Sangre color granate empezó a brotar
descontrolada por un costado de la cabeza. Lentamente, como una cascada, se
precipitaba salvaje llegando a caer pausada pero constante sobre un frío suelo;
cuyo color azabache, recordaba al fondo de un pozo. Recién le habían cortado la
oreja izquierda con un cuchillo a un sujeto de estatura media. Más bien un gran
cuchillo con hoja de sierra la que, indudablemente, hacía cortes abruptos y
torpes. Además de mostrar (esto lo aclaro por si es relevante para la
investigación) una clara oxidación debido al tiempo y al uso.
Dicho personaje (encadenado de pie)
tenía el cuello, las muñecas, las rodillas y los talones sujetos con una
especie de férreos cierres de hierro. Sus ojos, aunque vidriosos, habían dejado
de llorar hacía un par de horas. Ya no tenía más por lo que lamentar o, mejor
dicho, no disponía de nada con lo que mostrar su lamento. También trataba en
vano de liberarse (curioso, ¿eh?) con movimientos torpes que le dejaban
exhausto y solamente conseguían darle una imagen de desgraciado luchando contra
una fuerza superior a él.
–Por favor, no me mires con esos ojos
de cordero –le avisé, pasándole el dedo índice por su mejilla hasta la cinta
adhesiva que tenía pegada sobre los labios.

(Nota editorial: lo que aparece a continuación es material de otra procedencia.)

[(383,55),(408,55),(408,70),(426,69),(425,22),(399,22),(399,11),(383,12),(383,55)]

Saqué una navaja española de un carro
metálico sobre el cual reposan una multiplicidad de artilugios punzantes y
empezó a afilarla. El ruido metálico envolvía la sala de quirófano y se hacía
más intenso a medida que el doctor avanzaba hacia el paciente. Los ojos del
sujeto iban ensanchándose una y otra vez. Por su boca salía, o lo que podía
permitirse salir, unos gemidos de pánico que se asemejaba más a un berrido que
a algo propio de un ser humano.
Acaricié el cuello de la víctima con la cuchilla
afilada. Todo estaba en un extraño silencio: “bom… bom… bombom…”, sólo se oía al acelerado corazón bombear y
como este aumentaba el ritmo progresivamente a cada segundo que se demoraba lo
inevitable.
Entonces empezó de nuevo. Realicé varios cortes
limpios en cada una de las mejillas al mismo ritmo que el joven gemía de forma
confusa, mezclándose (esta observación no es objetiva) el dolor con el placer.

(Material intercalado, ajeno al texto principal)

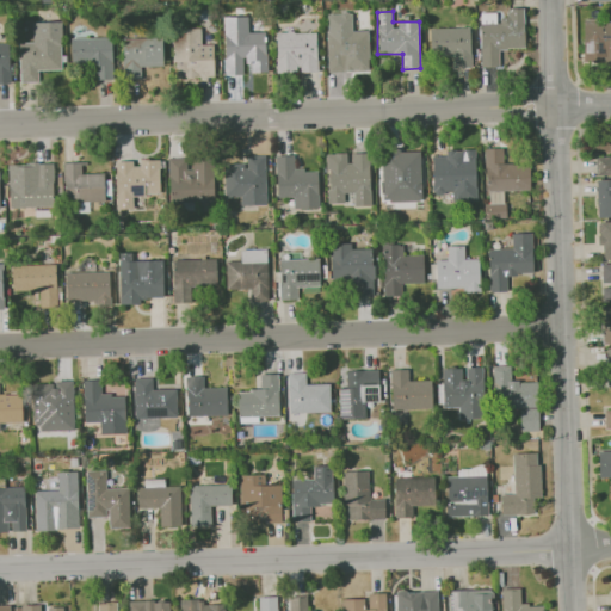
[(368,30),(352,31),(351,12),(326,13),(327,72),(369,71),(368,30)]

Y como al principio, la sangre brotó de nuevo, lentamente, hasta juntarse con
las saladas lágrimas sobre unas húmedas y pálidas mejillas. Parecía un proceso
cíclico: el mismo resultado.
–¿No te lo dije, no te lo advertí? –le pregunté–. No
pongas esos ojos de cordero pues no soy tu pastor, yo soy el dueño del matadero.